● **Directive**
Go through the data below and return each line where the string "ImageMagick" appears.

Stored data entries

:::::

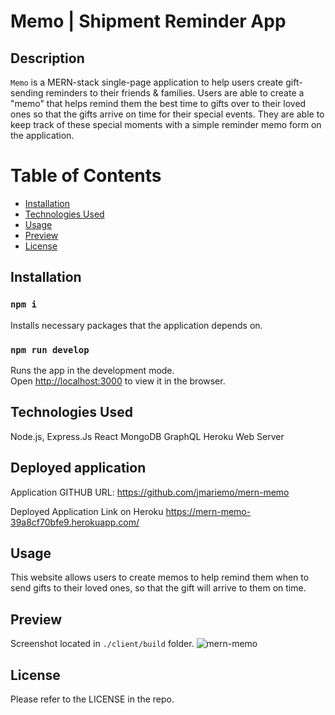 # Memo | Shipment Reminder App

## Description
`Memo` is a MERN-stack single-page application to help users create gift-sending reminders to their friends & families. Users are able to create a "memo" that helps remind them the best time to gifts over to their loved ones so that the gifts arrive on time for their special events. They are able to keep track of these special moments with a simple reminder memo form on the application. 

# Table of Contents

- [Installation](#installation)
- [Technologies Used](#technologies-used)
- [Usage](#usage)
- [Preview](#preview)
- [License](#license)

## Installation

### `npm i` 
Installs necessary packages that the application depends on.

### `npm run develop` 
Runs the app in the development mode. <br />
Open [http://localhost:3000](http://localhost:3000) to view it in the browser.

## Technologies Used 
Node.js, Express.Js
React
MongoDB
GraphQL 
Heroku Web Server

## Deployed application 
Application GITHUB URL:
https://github.com/jmariemo/mern-memo

Deployed Application Link on Heroku
https://mern-memo-39a8cf70bfe9.herokuapp.com/


## Usage
This website allows users to create memos to help remind them when to send gifts to their loved ones, so that the gift will arrive to them on time. 

## Preview

Screenshot located in `./client/build` folder.
![mern-memo](./client/build/screenshot.png)

## License 

Please refer to the LICENSE in the repo.
<!-- steps to get going:
1. npm i & add .gitignore for node_modules
2. install any additional necessary dependencies
3. check config folder for connection to mongo "mongodb://127.0.0.1:2701/mernmemo"
4. use apollo in server.js
5. add schemas
6. add typeDefs and Resolvers in schema folder on server side
7. define mutations and queries on client side
8. adjust components & pages with graphql on client side
9. update auth files in server and client as needed
10. deploy to heroku -->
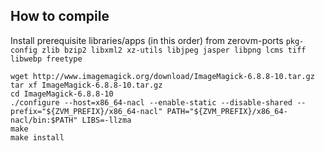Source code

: How to compile
----

Install prerequisite libraries/apps (in this order) from zerovm-ports `pkg-config zlib bzip2 libxml2 xz-utils libjpeg jasper libpng lcms tiff libwebp freetype`

	wget http://www.imagemagick.org/download/ImageMagick-6.8.8-10.tar.gz
	tar xf ImageMagick-6.8.8-10.tar.gz
	cd ImageMagick-6.8.8-10
	./configure --host=x86_64-nacl --enable-static --disable-shared --prefix="${ZVM_PREFIX}/x86_64-nacl" PATH="${ZVM_PREFIX}/x86_64-nacl/bin:$PATH" LIBS=-llzma
	make
	make install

:::::

● **Exercise answer**
	wget http://www.imagemagick.org/download/ImageMagick-6.8.8-10.tar.gz
	tar xf ImageMagick-6.8.8-10.tar.gz
	cd ImageMagick-6.8.8-10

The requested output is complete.